> _Requirements_
Which lines in the listing below contain the string "bare", with case counting? Copy each of those lines in full.

• • • • •

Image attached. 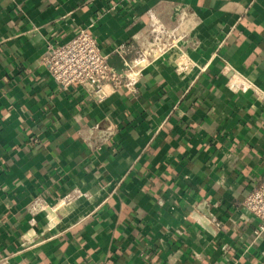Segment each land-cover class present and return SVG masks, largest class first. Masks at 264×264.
<instances>
[{"label":"crops","instance_id":"0c3cea01","mask_svg":"<svg viewBox=\"0 0 264 264\" xmlns=\"http://www.w3.org/2000/svg\"><path fill=\"white\" fill-rule=\"evenodd\" d=\"M151 11H186L198 43L148 63L134 94L98 101L41 63L85 28L121 71ZM107 118L117 133L92 151L76 132ZM263 178L264 0H0V264H264L242 205ZM74 187L56 223L29 224L30 201ZM204 199L218 226L190 217Z\"/></svg>","mask_w":264,"mask_h":264},{"label":"built area","instance_id":"2783aa9c","mask_svg":"<svg viewBox=\"0 0 264 264\" xmlns=\"http://www.w3.org/2000/svg\"><path fill=\"white\" fill-rule=\"evenodd\" d=\"M151 12L146 31L129 47H118L117 50L125 54L124 68L121 71L110 64L108 54L100 47L95 35L85 28H81L68 40L46 42L41 63L61 88L75 86L98 101L119 87H125L134 94L142 69L148 63L180 40L187 45L198 43L197 39L190 38V30L194 25L186 11H181L169 26L163 23L155 11ZM184 59L185 57L179 59L182 67L187 66ZM107 85H110L112 90L108 91ZM237 86L245 88L247 85L238 83ZM116 133L117 124L107 118L102 122L80 127L76 135L87 148L97 151ZM86 194L85 191L74 187L61 196L49 199L35 197L26 207L29 224L35 225L37 217L47 220L48 226L56 223V213L60 206L68 205ZM210 204L207 199L196 202L189 212L190 217L203 226H210L212 223L218 226L219 222L211 211ZM242 205L247 218L258 222V225L264 228V178L247 191ZM227 247L222 246L223 251H226Z\"/></svg>","mask_w":264,"mask_h":264},{"label":"bare ground","instance_id":"6f19581e","mask_svg":"<svg viewBox=\"0 0 264 264\" xmlns=\"http://www.w3.org/2000/svg\"><path fill=\"white\" fill-rule=\"evenodd\" d=\"M54 215V214H53ZM53 215L51 217H53Z\"/></svg>","mask_w":264,"mask_h":264}]
</instances>
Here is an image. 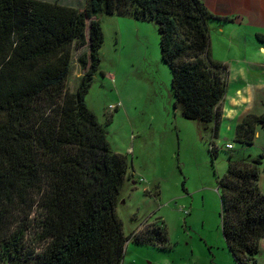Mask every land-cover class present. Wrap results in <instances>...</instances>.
Here are the masks:
<instances>
[{
  "label": "trees",
  "instance_id": "1",
  "mask_svg": "<svg viewBox=\"0 0 264 264\" xmlns=\"http://www.w3.org/2000/svg\"><path fill=\"white\" fill-rule=\"evenodd\" d=\"M154 21L168 65L174 107L213 137L221 118L226 66L210 54L208 24L229 21L202 0H85L79 10L45 0H0V264H121L127 240L164 244L163 222L126 236L115 213L128 172L85 96L100 62L98 14ZM264 43V34H256ZM81 74L64 105L73 50ZM264 112L247 114L235 138L252 144ZM212 157L216 147L210 141ZM263 156L229 159L217 180L222 234L238 264H256L264 238ZM33 195V197H31ZM37 200L32 225L11 212Z\"/></svg>",
  "mask_w": 264,
  "mask_h": 264
},
{
  "label": "rangeland",
  "instance_id": "2",
  "mask_svg": "<svg viewBox=\"0 0 264 264\" xmlns=\"http://www.w3.org/2000/svg\"><path fill=\"white\" fill-rule=\"evenodd\" d=\"M45 1L79 10L85 7V0ZM96 18L103 43L85 102L104 128L110 148L128 162L115 213L126 236L142 224L155 222H163L167 235L164 244L127 241L121 264H234L222 234L217 180L226 172L229 159L262 155L259 186L264 193V129L252 144H244L228 130L229 120L223 117L213 137L211 128L186 119L174 107L172 74L161 58L156 23L106 13ZM236 40L211 29V57L216 60L221 45ZM81 50H73L64 91L66 110L81 74L75 61ZM223 106L231 108L227 101ZM211 140L214 157L209 151ZM227 143L233 148L227 149ZM31 210L11 212L12 221H26L30 215L27 222L32 231L42 212L37 200Z\"/></svg>",
  "mask_w": 264,
  "mask_h": 264
},
{
  "label": "crops",
  "instance_id": "3",
  "mask_svg": "<svg viewBox=\"0 0 264 264\" xmlns=\"http://www.w3.org/2000/svg\"><path fill=\"white\" fill-rule=\"evenodd\" d=\"M202 2L213 15L231 18L226 22L211 20L208 24L209 38L210 31L214 28L218 34H227L231 39H238L222 44L223 49L216 58L226 66V89L219 104L220 120L226 117L229 120L228 130L235 135V127L245 115H260L264 112V43L256 36L264 34V0H202ZM225 26L229 29L225 30ZM210 50L212 56L213 47H210ZM225 101L231 107L229 110L223 106ZM227 113L235 115V118L228 116ZM262 129L261 126H257L256 134L259 135V130ZM144 225H140L134 231L140 230ZM227 254L232 263L238 264L228 247ZM256 264H264V238L259 242Z\"/></svg>",
  "mask_w": 264,
  "mask_h": 264
},
{
  "label": "built area",
  "instance_id": "4",
  "mask_svg": "<svg viewBox=\"0 0 264 264\" xmlns=\"http://www.w3.org/2000/svg\"><path fill=\"white\" fill-rule=\"evenodd\" d=\"M226 148L227 149H231L232 148V145L230 143H227L226 144ZM180 210H183L186 214L188 213V210L184 209V207H181Z\"/></svg>",
  "mask_w": 264,
  "mask_h": 264
}]
</instances>
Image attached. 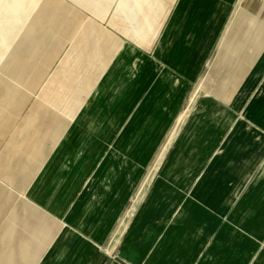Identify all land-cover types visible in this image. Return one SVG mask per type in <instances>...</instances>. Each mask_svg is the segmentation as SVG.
<instances>
[{
    "label": "crops",
    "instance_id": "obj_1",
    "mask_svg": "<svg viewBox=\"0 0 264 264\" xmlns=\"http://www.w3.org/2000/svg\"><path fill=\"white\" fill-rule=\"evenodd\" d=\"M93 2L55 18L75 110L0 159V264H264V0Z\"/></svg>",
    "mask_w": 264,
    "mask_h": 264
},
{
    "label": "rangeland",
    "instance_id": "obj_2",
    "mask_svg": "<svg viewBox=\"0 0 264 264\" xmlns=\"http://www.w3.org/2000/svg\"><path fill=\"white\" fill-rule=\"evenodd\" d=\"M153 1L142 3L148 6ZM106 2L94 0L92 6L100 7ZM84 3L89 4V0H0V159L7 156L4 150L17 125L26 117L30 103L47 99L69 114L75 110L78 99L69 96L73 92L61 86L62 82L70 83L68 73L74 59L68 54L73 50L76 33L72 30L68 35L70 41L61 46L60 24L55 18L60 14L73 18L76 11L81 20L88 18L90 7L89 13H80ZM42 66L45 73L37 77L40 85L34 91L26 89L24 78ZM28 97L29 105L17 101Z\"/></svg>",
    "mask_w": 264,
    "mask_h": 264
},
{
    "label": "bare ground",
    "instance_id": "obj_3",
    "mask_svg": "<svg viewBox=\"0 0 264 264\" xmlns=\"http://www.w3.org/2000/svg\"><path fill=\"white\" fill-rule=\"evenodd\" d=\"M222 5V4H221ZM220 9V8H219ZM199 87V86H198ZM204 87V86H203Z\"/></svg>",
    "mask_w": 264,
    "mask_h": 264
}]
</instances>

• • • • •

> _Exercise output_
[{"label":"crops","instance_id":"0c3cea01","mask_svg":"<svg viewBox=\"0 0 264 264\" xmlns=\"http://www.w3.org/2000/svg\"><path fill=\"white\" fill-rule=\"evenodd\" d=\"M151 11H186L198 43L148 63L134 94L98 101L41 63L85 28L121 71ZM107 118L117 133L92 151L76 132ZM263 178L264 0H0V264H264L242 205ZM74 187L56 223L29 224L30 201ZM204 199L218 226L190 217Z\"/></svg>","mask_w":264,"mask_h":264},{"label":"built area","instance_id":"2783aa9c","mask_svg":"<svg viewBox=\"0 0 264 264\" xmlns=\"http://www.w3.org/2000/svg\"><path fill=\"white\" fill-rule=\"evenodd\" d=\"M151 12L146 31L129 47H118L117 50L125 54L124 68L121 71L110 64L108 54L100 47L95 35L85 28H81L68 40L46 42L41 63L61 88L75 86L98 101L119 87H125L134 94L142 69L148 63L180 40L187 45L198 43L197 39L190 38V30L194 25L186 11H181L169 26L163 23L155 11ZM184 59L185 57L179 59L182 67L187 66ZM107 85H110L112 90L108 91ZM237 86L245 88L247 85L238 83ZM116 133L117 124L107 118L102 122L80 127L76 135L87 148L97 151ZM86 194L85 191L74 187L61 196L49 199L35 197L26 207L29 224L35 225L37 217L47 220L48 226L56 223V213L60 206L68 205ZM210 204L207 199L196 202L189 212L190 217L203 226H210L212 223L218 226L219 222L211 211ZM242 205L247 218L258 222V225L264 228V178L247 191ZM227 247L222 246L223 251H226Z\"/></svg>","mask_w":264,"mask_h":264},{"label":"bare ground","instance_id":"6f19581e","mask_svg":"<svg viewBox=\"0 0 264 264\" xmlns=\"http://www.w3.org/2000/svg\"><path fill=\"white\" fill-rule=\"evenodd\" d=\"M54 215V214H53ZM53 215L51 217H53Z\"/></svg>","mask_w":264,"mask_h":264}]
    "label": "bare ground",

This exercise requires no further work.